Early life, however, occupies only part of Oxygen. Soon the author, jumping over three billion years of evolution, turns to the present and to his main interest—free radicals, their biological effects and their neutralization by antioxidants. Discussing "a hundred and one ways of living with oxygen," he takes us on an instructive tour of a number of timely topics, including protection against radiation, the fight against cancer, dietary fads and what he calls the "triangle of food, sex and longevity." The last chapters are devoted to a searching analysis of the role played by free radicals in senescence, ending with the conclusion that "oxygen is not just the engine of evolution and life, but also the single most important cause of ageing and age-related disease."

The book is crammed with interesting information, supported by an eclectic choice of references to the recent literature. Its title is misleading, however, because little is said about the beneficial effects of oxygen or the main functions that depend on its use, including respiration, oxygen transport, electron transfer, protonmotive force and oxidative phosphorylation. More surprisingly, there is no mention of peroxisomes, typical membrane-bounded organelles of eukaryotic cells within which a number of hydrogen peroxide–producing oxidases are enclosed together with catalase, which breaks down hydrogen peroxide to water and oxygen—a very suggestive association.

Unfortunately, the book contains more than a few troubling lapses, even within Lane's own field of specialization. For example, we are told that "the chemical energy derived from the split [of water] is used to bind carbon dioxide from the air and package it into the sugars, fats, proteins and nucleic acids that make up organic matter." As the author very well knows, energy is not derived from the splitting of water but, on the contrary, is needed for it. Twice, the biological discrimination in favor of the lighter isotopes of carbon and sulfur is incorrectly ascribed to easier breaking of their bonds with oxygen rather than to faster kinetics. In a footnote, a stick insect's resemblance to a stick is attributed to "convergent" evolution, neglecting the fact that it takes two to converge; what Lane means to allude to is mimetism. Hemophilia and color blindness are said to result from mutations in the Y chromosome, whereas they are actually attributable to mutations in the male's single X chromosome. Also, Lane tends to use misleadingly teleological language: For example, he refers to molecules evolving "for a purpose" and says that "plants produce toxins to safeguard them against being eaten."

Even more distracting is Lane's frequent recourse to a ponderous and probably useless imagery, an attempt, no doubt, to convey material that demands a fair degree of chemical sophistication to a more general readership.
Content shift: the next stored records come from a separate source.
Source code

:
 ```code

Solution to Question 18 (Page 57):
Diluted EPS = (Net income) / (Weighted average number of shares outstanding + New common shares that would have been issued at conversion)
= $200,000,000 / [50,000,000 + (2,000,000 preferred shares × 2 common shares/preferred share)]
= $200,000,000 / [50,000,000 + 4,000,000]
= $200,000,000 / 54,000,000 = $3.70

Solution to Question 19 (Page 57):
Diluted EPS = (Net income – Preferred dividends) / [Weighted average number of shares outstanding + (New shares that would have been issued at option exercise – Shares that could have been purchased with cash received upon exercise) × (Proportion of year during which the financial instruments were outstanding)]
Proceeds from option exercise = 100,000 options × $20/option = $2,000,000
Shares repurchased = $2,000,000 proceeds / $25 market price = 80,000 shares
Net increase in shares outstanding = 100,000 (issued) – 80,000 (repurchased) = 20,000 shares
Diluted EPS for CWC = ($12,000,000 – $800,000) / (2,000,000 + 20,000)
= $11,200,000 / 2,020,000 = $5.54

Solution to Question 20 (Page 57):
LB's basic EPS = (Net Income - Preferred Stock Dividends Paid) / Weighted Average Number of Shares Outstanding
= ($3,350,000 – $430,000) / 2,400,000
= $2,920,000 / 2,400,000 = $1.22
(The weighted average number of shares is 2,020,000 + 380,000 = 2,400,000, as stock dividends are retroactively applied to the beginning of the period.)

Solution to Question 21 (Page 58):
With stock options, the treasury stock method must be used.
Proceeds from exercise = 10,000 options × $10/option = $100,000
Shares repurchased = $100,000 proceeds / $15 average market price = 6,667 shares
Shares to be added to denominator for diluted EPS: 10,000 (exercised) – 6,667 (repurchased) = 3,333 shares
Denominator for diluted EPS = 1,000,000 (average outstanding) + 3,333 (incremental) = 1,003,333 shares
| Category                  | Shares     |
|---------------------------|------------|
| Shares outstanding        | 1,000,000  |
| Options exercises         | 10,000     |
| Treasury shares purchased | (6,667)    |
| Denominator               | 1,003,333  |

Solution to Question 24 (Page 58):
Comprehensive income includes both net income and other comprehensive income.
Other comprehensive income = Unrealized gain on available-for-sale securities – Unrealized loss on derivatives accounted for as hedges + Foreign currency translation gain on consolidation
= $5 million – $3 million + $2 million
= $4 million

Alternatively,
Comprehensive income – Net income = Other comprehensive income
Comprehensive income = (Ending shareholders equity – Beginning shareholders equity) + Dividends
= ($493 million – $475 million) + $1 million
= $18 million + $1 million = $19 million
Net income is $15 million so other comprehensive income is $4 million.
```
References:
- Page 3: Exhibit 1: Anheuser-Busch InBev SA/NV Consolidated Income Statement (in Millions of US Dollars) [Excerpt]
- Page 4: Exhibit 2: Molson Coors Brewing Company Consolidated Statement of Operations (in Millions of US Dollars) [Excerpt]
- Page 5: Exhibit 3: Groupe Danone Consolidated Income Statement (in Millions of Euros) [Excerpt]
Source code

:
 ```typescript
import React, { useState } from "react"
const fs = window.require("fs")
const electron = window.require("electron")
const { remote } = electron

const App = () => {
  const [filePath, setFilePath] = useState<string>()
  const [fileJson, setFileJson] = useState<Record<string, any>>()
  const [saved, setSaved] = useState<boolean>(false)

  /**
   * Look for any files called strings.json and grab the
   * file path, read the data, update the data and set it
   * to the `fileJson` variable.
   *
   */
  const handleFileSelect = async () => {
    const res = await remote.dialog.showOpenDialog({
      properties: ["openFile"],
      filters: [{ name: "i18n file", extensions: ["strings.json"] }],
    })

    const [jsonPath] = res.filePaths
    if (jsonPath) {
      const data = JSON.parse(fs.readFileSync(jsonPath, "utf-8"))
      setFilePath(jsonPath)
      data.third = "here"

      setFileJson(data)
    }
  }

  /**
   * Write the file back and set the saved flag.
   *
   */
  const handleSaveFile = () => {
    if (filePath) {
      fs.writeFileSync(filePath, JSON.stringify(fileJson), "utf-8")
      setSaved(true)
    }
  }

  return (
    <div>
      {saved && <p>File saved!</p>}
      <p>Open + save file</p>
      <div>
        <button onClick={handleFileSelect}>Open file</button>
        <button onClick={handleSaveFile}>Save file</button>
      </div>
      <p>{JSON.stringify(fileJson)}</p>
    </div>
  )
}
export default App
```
It is doubtful that many readers will derive enlightenment from being told that Hox genes "behave like opinionated newspaper proprietors, who influence the tone or coverage of their papers on particular issues," that iron is restrained in the core of a protein "in the manner of a horse wearing blinkers," or that lipid-attacking hydroxyl radicals "become mired in the lipid like a rugby player who got the ball but couldn't escape the scrum." Nor are many likely to better understand the mechanism of a free radical–initiated chain reaction by learning that the free radical "leaves the reactant short of an electron, just as a mugger leaves the victim short of a handbag" and that the resulting formation of another radical is "as if having your handbag snatched deranges your mind and turns you into a mugger yourself, restless until you have snatched someone else's bag," with all ending well when "two radicals react with each other, and their unpaired electrons conjoin in blissful chemical union; or when the free radical product is so feebly reactive that the chain reaction fizzles out, like handbag thieves overcome with remorse."

In conclusion, this book is a worthy effort with a clearly argued message, full of informative and entertaining details. But it leaves too much out to quite measure up to its title, and it could, with more careful editing, have avoided a number of unfortunate scientific and stylistic blemishes.